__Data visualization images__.
=== Section Start ===

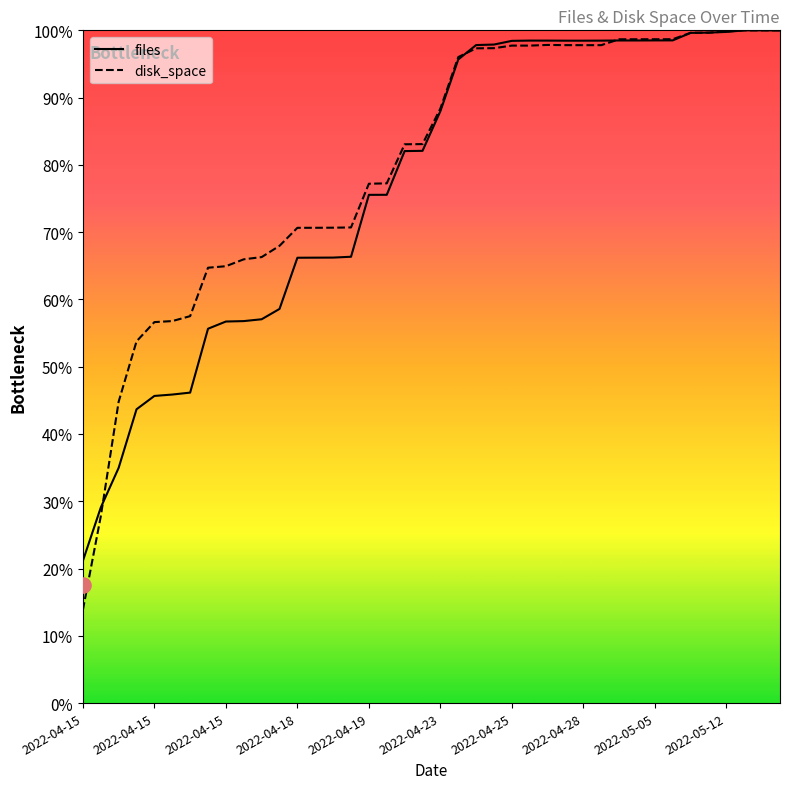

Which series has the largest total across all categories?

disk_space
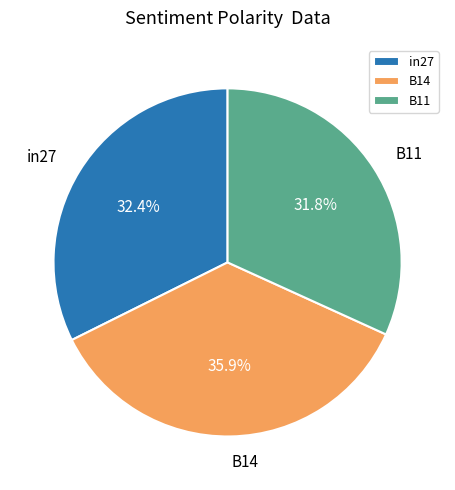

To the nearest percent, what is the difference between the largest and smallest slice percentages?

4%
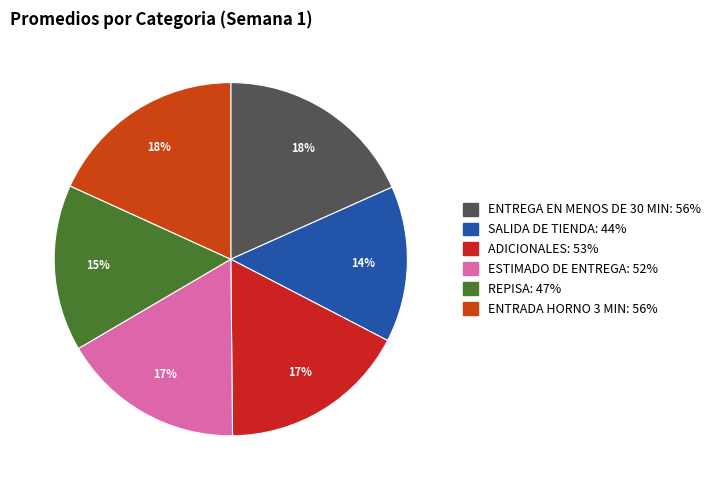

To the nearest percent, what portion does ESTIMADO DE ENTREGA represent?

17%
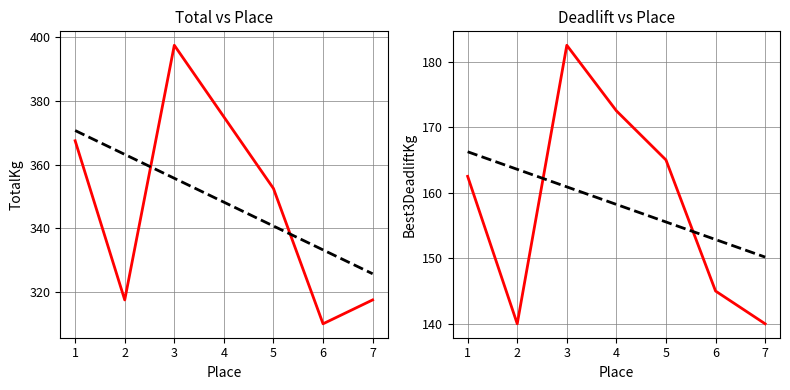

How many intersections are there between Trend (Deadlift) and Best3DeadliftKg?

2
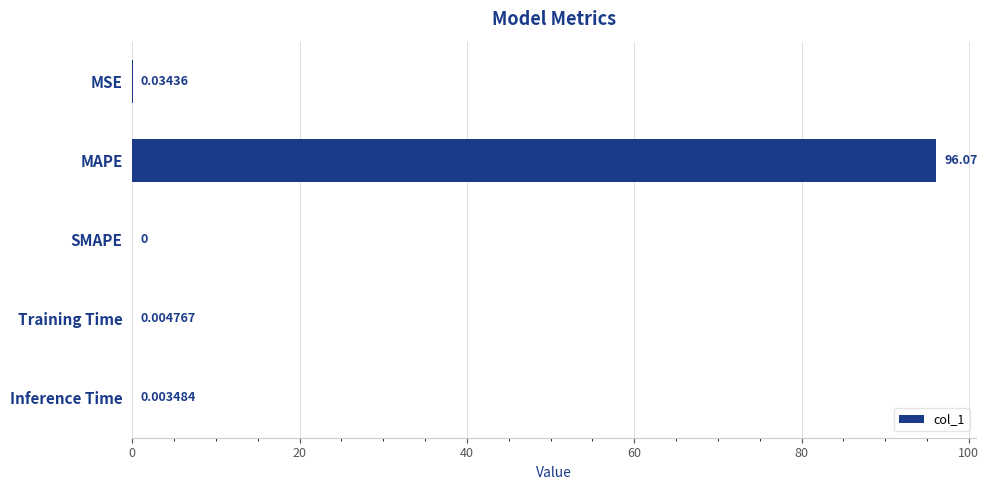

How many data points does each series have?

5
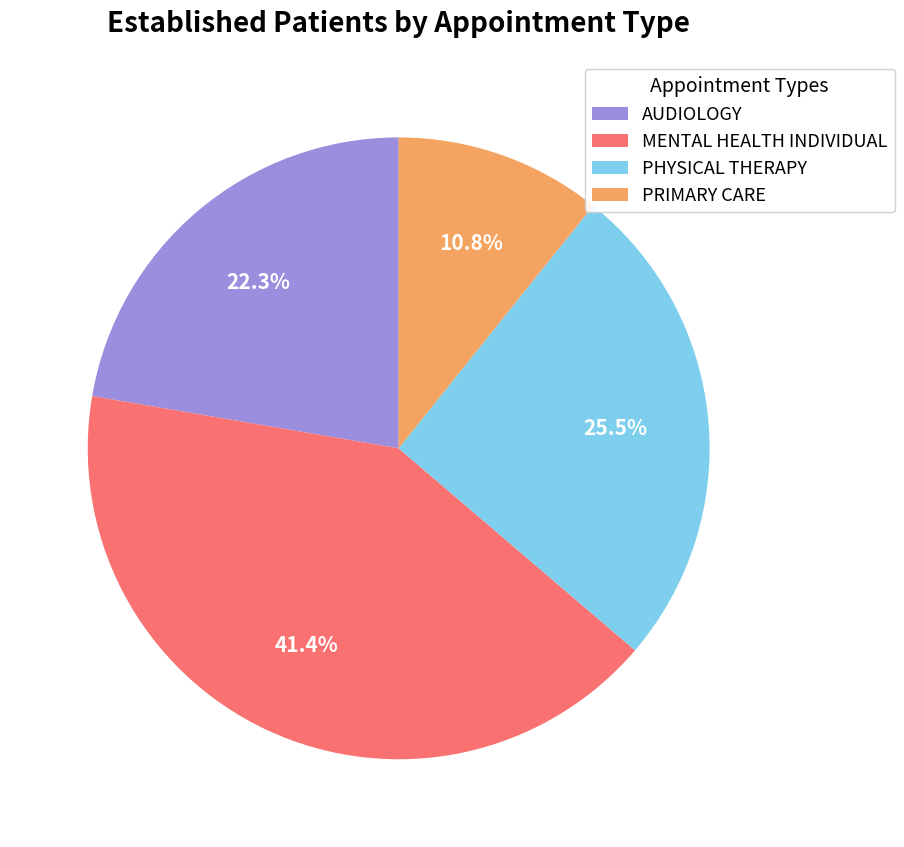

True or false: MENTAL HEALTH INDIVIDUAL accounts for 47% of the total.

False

=== Section End ===

__Exercise brief__.
Count the lines in the entries above that contain the string "does", treating uppercase and lowercase as different. Give only the number.

__Exercise response__.
2